玄関の言葉を聞いて、ハミルがはははと笑った。


「ハミルって、臭いにすごく反応する人だよね」

 と玄関。


「どっちがだよ」

 

「ふたりとも、元気だったかい」


「げんき、げんき」


「島の大ニュースがあるんだ」


「なに」


「オリーブの島に着いたら、ぼくたちの島はもう女神の島ではなくなっていた」


「どういうこと?女神が戦争で負けてしまったの?」


「いいや」


「じゃ、誰の島なの?」


「エリクトニオス、女神の息子だ」


「どういうこと?女神は男嫌いなのに、結婚したの?」


「いいや。

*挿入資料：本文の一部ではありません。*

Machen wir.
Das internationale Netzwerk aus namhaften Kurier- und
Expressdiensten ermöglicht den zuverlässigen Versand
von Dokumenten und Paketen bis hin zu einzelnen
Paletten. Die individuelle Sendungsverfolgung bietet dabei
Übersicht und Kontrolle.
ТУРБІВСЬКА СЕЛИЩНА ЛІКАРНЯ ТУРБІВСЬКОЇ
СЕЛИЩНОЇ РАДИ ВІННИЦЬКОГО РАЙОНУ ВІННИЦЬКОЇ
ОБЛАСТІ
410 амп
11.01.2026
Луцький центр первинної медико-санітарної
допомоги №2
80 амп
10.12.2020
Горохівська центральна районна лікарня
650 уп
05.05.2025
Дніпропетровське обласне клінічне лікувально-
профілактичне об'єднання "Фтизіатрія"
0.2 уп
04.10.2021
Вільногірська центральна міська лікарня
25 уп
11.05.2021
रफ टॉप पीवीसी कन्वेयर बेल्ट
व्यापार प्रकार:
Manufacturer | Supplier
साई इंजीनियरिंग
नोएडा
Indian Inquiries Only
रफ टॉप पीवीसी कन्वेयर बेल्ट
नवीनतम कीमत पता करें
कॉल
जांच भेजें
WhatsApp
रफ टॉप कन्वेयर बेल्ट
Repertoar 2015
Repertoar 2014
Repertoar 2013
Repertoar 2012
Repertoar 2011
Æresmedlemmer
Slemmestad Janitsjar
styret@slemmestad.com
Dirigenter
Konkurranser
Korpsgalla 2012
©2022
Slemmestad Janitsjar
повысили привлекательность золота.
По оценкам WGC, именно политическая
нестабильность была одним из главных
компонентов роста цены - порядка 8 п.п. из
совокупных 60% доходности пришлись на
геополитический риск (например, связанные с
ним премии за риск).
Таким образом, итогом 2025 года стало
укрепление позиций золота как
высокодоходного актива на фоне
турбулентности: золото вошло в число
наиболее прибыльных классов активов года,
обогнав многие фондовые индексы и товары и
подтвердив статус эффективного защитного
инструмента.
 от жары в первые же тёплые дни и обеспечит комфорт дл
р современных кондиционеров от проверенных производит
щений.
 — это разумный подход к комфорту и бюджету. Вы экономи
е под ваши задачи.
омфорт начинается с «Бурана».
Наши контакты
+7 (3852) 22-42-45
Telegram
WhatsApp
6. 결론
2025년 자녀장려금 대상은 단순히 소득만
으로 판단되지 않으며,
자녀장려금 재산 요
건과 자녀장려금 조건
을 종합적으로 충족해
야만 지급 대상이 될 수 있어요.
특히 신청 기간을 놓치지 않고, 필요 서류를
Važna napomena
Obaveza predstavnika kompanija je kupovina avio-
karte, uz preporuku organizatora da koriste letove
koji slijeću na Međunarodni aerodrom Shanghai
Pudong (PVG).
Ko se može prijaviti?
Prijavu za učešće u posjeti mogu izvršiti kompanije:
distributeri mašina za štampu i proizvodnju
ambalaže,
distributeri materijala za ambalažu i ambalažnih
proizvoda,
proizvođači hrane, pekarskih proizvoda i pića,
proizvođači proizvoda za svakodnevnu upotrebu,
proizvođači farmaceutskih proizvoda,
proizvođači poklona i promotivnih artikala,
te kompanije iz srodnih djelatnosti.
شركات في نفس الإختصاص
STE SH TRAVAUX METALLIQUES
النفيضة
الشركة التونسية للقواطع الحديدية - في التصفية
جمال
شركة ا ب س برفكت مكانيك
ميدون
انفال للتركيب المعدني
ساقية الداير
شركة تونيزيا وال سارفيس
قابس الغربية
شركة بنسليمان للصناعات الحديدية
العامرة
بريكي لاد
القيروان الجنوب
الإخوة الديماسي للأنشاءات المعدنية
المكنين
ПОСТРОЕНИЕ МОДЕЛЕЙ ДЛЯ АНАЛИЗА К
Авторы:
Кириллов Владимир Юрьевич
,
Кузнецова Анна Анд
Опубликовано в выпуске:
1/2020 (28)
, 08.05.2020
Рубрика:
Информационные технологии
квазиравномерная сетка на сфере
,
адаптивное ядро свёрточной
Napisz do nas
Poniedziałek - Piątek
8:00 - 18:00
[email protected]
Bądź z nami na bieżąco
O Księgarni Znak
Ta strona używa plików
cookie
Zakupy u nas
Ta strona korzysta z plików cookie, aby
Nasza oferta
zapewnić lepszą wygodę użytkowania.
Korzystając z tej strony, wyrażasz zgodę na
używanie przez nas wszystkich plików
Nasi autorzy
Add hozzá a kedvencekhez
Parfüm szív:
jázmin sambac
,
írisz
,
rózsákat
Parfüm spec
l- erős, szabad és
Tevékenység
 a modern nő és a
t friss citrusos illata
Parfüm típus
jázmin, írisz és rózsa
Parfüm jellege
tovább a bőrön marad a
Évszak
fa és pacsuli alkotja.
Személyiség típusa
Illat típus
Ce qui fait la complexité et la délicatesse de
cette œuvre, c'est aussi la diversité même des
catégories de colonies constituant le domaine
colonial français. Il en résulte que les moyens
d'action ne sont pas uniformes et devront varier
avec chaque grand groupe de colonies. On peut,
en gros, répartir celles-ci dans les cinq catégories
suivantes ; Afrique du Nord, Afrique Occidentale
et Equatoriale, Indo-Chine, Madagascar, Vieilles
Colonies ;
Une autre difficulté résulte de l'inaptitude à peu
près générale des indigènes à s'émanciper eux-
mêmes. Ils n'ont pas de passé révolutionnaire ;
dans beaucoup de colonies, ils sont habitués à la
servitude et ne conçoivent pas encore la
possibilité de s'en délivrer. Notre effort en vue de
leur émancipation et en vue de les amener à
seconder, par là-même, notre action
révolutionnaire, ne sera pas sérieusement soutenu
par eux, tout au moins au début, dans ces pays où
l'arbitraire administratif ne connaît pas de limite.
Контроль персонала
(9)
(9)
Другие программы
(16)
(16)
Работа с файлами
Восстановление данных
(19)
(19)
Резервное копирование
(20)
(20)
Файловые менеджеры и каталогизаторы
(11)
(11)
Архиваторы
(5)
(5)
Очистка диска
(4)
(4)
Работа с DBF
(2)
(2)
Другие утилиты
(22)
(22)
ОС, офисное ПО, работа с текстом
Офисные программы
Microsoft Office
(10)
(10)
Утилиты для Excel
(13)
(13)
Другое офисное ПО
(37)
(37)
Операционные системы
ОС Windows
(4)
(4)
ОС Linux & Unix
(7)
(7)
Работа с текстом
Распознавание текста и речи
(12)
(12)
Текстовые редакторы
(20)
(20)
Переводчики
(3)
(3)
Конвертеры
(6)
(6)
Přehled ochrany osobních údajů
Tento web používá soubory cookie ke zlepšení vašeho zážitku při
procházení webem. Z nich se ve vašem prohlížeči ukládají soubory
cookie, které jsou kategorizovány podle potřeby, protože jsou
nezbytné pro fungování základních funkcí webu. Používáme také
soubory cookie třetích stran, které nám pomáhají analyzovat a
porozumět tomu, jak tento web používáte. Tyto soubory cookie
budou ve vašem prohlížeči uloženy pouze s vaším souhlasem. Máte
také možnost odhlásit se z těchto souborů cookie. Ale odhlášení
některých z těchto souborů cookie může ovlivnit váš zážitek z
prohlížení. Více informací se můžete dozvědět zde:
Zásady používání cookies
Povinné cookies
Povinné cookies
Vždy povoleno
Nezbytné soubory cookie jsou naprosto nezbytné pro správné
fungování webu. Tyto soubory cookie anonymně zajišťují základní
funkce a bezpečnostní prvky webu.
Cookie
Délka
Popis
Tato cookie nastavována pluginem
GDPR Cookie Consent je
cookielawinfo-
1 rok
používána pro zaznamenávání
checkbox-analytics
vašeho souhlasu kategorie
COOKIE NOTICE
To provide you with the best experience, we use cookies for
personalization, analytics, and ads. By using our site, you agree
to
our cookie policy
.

その話は後でするけど、そのエリクトニオスのせいで、島の人達は洞窟の牢屋にいれられて、みんな、苦しんでいる」


「ちょっと待って。ジャミル、はじめから聞かせてくれるかい。まずはみんなで、深呼吸をしよう」

 とハミルが落ち着いて言った。


 今日のハミルは冷静である。一方が興奮しすぎていると、他方が冷静になるというあれだろう。


「うん」


「わかった」

 玄関とジャミルが頷いた。


 第二王子はそんなシャミルの姿を見ても、表情は少しも変えなかったが、内心は動揺していた。


 ハミルにはこんなリーダー的なところがあったのか。自分はこの少年を育ててきたけれど、彼の何を知っていたというのだろう。